TASK INSTRUCTIONS:
Pull every line holding the string "nicht" from the records below.
Start of GIVEN DATA
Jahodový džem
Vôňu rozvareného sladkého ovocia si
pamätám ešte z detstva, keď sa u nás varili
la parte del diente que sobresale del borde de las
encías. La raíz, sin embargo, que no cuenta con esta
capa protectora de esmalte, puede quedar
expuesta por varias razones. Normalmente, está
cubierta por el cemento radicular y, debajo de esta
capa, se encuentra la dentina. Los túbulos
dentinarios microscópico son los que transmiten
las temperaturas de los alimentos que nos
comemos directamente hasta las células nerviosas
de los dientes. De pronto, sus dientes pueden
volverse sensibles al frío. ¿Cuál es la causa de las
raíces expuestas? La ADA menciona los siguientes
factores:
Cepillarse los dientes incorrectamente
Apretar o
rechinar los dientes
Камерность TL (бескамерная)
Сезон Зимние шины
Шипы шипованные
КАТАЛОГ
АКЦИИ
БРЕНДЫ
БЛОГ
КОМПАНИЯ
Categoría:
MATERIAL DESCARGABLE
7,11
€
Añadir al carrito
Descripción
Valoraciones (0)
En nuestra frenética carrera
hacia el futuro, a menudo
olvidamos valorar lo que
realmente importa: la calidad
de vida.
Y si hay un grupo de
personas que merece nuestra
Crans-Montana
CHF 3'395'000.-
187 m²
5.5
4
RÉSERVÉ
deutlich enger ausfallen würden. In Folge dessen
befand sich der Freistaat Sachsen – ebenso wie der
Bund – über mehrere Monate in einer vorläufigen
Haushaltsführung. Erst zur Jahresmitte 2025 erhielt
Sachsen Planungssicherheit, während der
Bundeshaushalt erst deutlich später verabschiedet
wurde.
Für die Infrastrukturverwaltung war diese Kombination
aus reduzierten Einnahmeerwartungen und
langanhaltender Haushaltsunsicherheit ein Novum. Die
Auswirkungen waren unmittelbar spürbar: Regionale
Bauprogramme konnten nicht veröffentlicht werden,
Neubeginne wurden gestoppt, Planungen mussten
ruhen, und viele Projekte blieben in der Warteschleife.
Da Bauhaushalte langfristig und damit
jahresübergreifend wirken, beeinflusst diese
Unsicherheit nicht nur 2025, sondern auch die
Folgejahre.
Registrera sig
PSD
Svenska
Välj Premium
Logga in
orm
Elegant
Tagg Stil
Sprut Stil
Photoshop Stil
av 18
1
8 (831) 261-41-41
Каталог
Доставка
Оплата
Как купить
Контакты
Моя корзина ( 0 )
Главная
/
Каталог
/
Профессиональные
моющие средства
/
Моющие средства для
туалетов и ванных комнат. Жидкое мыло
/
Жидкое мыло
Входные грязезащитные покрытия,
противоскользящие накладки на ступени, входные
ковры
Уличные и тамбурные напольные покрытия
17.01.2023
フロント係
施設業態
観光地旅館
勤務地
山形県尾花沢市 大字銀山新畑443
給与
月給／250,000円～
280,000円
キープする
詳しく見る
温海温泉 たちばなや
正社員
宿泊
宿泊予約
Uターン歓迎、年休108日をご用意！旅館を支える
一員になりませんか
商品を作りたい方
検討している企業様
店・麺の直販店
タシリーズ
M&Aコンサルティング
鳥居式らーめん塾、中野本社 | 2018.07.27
End of GIVEN DATA
Start of GIVEN DATA
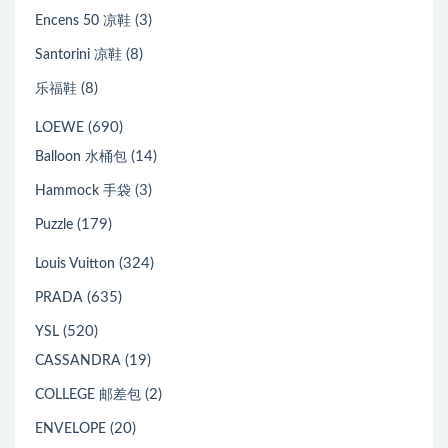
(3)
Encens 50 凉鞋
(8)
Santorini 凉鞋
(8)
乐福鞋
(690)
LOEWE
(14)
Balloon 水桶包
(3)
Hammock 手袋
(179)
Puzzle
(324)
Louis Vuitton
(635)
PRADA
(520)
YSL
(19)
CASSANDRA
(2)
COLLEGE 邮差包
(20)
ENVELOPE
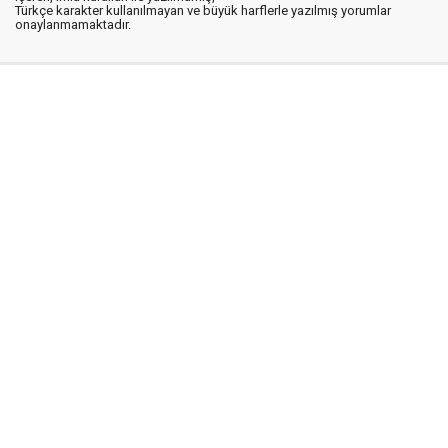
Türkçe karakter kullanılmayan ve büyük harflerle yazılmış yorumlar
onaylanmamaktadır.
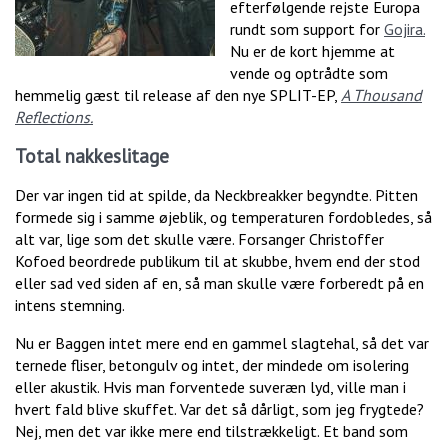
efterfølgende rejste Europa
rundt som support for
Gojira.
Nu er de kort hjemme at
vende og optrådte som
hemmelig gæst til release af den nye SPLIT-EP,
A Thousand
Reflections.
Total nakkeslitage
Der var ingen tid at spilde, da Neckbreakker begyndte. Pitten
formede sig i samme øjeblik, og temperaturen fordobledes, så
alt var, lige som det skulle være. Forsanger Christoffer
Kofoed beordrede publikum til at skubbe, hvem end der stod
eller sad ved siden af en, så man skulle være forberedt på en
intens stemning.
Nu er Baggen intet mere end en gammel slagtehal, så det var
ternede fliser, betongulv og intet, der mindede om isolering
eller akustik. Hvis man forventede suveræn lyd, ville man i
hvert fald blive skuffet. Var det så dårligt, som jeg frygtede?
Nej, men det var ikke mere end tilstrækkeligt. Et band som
End of GIVEN DATA
Start of GIVEN DATA
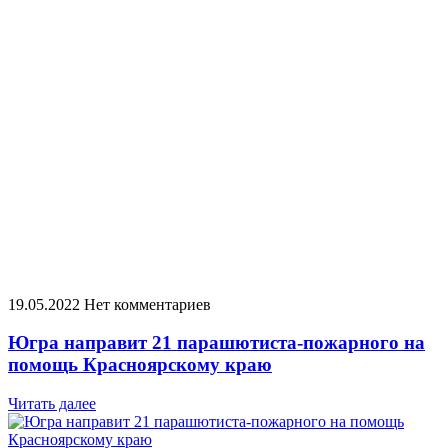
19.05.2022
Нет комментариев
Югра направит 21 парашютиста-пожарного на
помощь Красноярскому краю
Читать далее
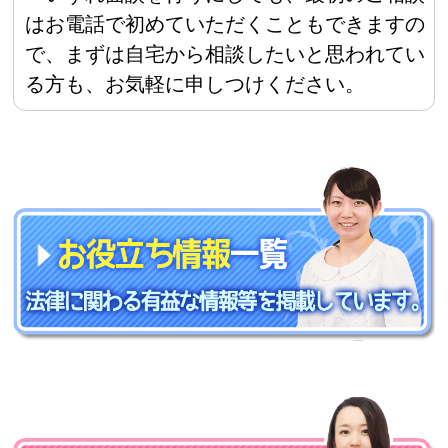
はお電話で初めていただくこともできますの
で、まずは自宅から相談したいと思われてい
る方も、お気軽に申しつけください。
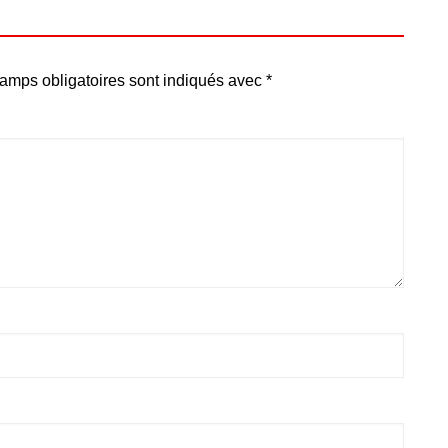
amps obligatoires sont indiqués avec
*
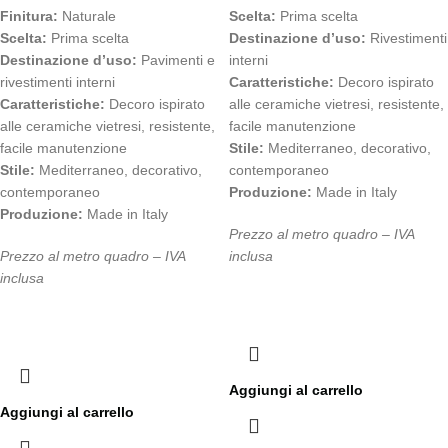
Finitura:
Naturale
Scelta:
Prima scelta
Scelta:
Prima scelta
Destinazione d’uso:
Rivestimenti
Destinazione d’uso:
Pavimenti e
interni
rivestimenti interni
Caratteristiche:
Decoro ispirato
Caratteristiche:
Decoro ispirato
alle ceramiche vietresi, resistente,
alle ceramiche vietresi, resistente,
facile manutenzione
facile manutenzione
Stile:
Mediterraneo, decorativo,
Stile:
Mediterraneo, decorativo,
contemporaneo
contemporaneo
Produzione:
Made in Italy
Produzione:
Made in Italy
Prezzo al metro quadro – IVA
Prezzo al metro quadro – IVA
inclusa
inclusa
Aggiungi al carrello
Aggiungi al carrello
End of GIVEN DATA
THE ANSWER:
Bauprogramme konnten nicht veröffentlicht werden,
Unsicherheit nicht nur 2025, sondern auch die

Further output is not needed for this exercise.